> [ACTION ITEM] Reproduce, word for word, the lines in the records below that begin with the line containing "Receipt: ticket ID, sources" and run through the line containing "it needs three", including both of those lines.

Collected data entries

Segment Open

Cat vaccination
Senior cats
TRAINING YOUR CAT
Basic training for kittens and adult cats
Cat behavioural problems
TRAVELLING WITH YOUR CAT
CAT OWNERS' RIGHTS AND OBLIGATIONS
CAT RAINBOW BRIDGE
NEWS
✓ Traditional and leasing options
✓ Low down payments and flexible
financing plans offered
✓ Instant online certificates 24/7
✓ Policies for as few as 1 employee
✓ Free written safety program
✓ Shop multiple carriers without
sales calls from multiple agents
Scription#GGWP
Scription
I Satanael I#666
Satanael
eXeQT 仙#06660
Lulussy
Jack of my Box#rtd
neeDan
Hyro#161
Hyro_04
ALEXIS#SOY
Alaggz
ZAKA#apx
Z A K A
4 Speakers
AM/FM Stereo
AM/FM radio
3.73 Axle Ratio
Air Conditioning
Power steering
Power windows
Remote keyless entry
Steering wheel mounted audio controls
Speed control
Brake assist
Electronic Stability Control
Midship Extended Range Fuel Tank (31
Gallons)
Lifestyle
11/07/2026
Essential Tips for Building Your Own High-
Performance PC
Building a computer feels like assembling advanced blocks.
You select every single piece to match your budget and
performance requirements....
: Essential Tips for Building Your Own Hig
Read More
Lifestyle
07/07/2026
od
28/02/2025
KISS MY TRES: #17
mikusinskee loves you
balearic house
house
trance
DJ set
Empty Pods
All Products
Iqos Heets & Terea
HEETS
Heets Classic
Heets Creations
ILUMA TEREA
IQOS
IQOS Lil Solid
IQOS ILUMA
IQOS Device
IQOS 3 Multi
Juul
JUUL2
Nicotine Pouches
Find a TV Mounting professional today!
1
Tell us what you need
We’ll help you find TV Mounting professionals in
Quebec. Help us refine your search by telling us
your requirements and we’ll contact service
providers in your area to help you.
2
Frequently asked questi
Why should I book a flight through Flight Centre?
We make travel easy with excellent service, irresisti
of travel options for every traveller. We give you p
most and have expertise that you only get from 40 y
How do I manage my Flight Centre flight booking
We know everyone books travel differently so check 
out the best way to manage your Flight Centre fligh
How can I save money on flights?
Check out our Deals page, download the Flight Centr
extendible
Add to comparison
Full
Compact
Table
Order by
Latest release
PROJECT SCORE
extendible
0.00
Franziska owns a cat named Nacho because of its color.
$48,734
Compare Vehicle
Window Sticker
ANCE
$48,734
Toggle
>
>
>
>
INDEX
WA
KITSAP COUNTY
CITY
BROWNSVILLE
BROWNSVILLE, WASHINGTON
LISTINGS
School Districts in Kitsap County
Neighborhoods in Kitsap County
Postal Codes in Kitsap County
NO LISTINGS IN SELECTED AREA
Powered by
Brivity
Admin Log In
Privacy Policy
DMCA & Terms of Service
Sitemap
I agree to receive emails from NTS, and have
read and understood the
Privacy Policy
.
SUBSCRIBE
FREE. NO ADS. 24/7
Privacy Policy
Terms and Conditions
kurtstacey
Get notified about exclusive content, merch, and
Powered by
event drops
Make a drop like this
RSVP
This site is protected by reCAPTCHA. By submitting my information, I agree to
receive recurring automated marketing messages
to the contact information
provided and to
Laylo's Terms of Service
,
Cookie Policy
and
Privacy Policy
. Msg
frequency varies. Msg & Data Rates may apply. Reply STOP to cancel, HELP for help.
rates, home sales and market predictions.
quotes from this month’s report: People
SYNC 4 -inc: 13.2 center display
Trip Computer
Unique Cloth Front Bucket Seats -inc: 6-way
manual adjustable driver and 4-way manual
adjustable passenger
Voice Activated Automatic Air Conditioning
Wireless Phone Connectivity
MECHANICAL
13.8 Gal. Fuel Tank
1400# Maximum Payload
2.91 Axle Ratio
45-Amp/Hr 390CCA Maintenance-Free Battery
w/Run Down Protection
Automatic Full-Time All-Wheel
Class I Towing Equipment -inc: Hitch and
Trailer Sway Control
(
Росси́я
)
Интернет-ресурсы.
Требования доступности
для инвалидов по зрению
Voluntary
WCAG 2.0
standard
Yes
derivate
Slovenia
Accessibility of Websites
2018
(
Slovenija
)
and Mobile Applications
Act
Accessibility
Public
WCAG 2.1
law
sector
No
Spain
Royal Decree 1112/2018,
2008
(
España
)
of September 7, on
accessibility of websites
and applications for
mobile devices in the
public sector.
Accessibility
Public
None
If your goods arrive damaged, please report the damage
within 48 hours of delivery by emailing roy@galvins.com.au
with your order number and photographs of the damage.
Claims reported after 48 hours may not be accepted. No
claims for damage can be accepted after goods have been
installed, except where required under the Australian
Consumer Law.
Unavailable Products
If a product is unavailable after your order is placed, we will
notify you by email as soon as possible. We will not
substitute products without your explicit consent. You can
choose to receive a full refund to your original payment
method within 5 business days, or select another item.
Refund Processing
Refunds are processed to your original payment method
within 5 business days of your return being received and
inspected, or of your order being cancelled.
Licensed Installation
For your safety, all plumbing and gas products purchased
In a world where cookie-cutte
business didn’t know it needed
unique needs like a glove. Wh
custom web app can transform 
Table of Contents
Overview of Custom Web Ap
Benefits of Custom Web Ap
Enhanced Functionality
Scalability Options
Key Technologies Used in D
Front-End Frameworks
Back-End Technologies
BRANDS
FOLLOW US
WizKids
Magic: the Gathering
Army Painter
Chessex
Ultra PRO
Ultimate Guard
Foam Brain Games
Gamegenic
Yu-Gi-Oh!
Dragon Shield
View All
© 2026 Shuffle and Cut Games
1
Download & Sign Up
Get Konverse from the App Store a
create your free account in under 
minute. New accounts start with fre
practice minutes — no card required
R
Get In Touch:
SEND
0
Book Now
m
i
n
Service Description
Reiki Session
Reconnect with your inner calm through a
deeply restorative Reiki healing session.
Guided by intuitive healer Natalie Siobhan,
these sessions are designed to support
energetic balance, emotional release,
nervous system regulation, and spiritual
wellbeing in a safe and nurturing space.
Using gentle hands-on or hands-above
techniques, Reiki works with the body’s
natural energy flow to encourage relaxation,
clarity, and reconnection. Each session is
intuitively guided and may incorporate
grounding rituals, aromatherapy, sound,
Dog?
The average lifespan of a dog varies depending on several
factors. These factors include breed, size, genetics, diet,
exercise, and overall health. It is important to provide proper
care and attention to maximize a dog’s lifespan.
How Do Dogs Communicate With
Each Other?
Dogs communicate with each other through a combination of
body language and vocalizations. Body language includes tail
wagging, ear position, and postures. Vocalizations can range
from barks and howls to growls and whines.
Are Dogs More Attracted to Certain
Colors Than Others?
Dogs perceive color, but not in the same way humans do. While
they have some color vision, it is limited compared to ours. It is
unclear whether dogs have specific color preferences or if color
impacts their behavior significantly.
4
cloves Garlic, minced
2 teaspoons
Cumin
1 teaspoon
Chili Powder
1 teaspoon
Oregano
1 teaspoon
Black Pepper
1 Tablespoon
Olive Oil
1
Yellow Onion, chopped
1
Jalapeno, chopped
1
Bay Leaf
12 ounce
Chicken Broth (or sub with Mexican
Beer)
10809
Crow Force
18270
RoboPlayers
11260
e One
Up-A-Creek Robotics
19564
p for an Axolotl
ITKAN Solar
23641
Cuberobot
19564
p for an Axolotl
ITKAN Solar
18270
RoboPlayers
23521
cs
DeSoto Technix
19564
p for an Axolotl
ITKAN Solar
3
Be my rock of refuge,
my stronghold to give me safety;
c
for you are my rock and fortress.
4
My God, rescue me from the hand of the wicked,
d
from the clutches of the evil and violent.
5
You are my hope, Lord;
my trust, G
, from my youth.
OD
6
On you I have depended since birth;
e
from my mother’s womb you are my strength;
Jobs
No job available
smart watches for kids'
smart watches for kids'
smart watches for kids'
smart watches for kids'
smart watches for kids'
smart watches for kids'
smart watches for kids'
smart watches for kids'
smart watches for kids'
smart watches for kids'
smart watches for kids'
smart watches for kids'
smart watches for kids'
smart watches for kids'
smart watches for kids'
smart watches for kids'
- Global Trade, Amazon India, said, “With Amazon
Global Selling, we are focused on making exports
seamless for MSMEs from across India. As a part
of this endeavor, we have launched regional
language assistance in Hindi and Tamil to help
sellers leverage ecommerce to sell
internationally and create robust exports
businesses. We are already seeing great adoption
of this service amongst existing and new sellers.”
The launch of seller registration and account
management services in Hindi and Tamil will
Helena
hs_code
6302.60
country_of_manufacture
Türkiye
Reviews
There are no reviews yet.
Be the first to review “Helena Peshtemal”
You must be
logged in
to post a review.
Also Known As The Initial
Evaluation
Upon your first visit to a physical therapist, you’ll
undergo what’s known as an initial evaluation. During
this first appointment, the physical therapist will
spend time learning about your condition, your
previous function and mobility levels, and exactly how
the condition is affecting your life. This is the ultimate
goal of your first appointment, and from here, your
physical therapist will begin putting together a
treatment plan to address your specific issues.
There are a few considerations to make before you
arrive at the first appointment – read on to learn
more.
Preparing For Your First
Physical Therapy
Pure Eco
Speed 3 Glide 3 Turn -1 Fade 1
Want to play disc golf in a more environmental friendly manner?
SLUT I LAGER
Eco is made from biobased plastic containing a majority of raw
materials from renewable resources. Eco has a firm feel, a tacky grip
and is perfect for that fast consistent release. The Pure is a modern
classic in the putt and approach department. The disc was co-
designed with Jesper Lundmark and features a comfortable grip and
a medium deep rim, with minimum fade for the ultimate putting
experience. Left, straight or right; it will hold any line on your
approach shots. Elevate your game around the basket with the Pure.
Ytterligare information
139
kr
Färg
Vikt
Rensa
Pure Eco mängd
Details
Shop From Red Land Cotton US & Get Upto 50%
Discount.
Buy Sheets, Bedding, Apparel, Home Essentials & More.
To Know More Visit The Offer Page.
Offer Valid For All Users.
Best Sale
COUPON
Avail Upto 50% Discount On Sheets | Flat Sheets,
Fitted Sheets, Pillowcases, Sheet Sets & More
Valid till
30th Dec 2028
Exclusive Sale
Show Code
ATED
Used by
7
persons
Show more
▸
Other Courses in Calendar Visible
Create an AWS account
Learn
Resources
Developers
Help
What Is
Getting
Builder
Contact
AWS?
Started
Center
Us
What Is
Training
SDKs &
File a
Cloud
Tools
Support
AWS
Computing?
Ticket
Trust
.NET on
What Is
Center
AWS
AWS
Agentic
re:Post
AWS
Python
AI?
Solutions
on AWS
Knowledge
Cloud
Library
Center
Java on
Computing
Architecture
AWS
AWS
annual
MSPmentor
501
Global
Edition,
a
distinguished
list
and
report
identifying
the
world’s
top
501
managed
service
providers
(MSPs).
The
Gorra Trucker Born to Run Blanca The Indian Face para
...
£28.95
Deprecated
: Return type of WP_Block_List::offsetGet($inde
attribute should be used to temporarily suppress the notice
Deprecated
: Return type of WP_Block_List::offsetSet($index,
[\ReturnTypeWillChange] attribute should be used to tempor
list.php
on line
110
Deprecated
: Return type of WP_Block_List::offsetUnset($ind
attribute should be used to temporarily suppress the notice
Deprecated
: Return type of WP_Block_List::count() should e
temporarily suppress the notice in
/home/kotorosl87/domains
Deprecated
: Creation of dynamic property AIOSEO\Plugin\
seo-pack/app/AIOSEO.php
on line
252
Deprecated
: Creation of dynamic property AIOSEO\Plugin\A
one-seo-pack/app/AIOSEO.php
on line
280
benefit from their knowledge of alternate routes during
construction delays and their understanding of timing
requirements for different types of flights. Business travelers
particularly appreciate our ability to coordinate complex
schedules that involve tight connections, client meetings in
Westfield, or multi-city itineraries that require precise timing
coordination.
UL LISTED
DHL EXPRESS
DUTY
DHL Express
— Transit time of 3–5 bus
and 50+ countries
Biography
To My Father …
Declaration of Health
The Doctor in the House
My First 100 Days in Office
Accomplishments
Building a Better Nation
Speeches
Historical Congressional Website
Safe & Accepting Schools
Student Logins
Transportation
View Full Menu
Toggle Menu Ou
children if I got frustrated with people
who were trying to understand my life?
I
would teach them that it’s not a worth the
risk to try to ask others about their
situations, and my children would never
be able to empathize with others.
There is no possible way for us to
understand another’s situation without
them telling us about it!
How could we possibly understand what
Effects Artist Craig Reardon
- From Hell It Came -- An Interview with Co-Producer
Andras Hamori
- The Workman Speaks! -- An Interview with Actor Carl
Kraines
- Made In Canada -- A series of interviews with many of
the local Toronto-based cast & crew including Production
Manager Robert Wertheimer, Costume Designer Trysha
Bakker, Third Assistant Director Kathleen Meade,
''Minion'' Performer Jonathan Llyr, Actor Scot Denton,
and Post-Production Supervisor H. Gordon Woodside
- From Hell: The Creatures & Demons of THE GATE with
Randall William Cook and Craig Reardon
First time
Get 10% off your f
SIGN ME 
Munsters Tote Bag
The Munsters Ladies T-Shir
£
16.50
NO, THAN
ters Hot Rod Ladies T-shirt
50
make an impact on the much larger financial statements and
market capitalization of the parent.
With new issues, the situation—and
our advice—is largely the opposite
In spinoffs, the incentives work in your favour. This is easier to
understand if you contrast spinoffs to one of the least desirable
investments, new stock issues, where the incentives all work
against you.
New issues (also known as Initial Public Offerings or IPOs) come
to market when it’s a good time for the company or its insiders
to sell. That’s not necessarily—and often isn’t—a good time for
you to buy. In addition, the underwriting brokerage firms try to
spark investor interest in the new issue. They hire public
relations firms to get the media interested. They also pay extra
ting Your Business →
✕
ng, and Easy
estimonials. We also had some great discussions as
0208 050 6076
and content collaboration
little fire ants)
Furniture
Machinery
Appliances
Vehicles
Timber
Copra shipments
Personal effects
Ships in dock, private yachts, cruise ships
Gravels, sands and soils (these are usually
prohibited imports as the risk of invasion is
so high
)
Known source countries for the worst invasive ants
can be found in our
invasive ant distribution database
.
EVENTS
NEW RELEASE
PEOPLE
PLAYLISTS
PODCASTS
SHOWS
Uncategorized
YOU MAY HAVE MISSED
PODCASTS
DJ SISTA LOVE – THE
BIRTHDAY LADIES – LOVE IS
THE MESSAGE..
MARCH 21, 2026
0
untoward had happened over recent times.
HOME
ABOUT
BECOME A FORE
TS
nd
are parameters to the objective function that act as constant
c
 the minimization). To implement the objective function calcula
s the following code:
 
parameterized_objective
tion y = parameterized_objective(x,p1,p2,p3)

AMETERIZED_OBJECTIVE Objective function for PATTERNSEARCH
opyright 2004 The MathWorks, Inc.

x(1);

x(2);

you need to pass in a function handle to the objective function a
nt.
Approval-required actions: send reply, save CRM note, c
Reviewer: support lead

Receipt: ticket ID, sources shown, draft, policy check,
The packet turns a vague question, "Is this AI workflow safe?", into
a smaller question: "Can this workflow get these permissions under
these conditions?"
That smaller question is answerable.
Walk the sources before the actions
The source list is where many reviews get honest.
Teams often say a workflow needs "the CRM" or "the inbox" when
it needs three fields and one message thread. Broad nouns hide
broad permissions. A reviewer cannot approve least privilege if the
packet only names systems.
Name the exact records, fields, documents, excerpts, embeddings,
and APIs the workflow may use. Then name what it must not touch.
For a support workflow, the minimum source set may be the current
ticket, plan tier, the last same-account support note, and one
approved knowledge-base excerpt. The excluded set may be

Segment Closed

> [EXERCISE RESULT]
Receipt: ticket ID, sources shown, draft, policy check,
The packet turns a vague question, "Is this AI workflow safe?", into
a smaller question: "Can this workflow get these permissions under
these conditions?"
That smaller question is answerable.
Walk the sources before the actions
The source list is where many reviews get honest.
Teams often say a workflow needs "the CRM" or "the inbox" when
it needs three fields and one message thread. Broad nouns hide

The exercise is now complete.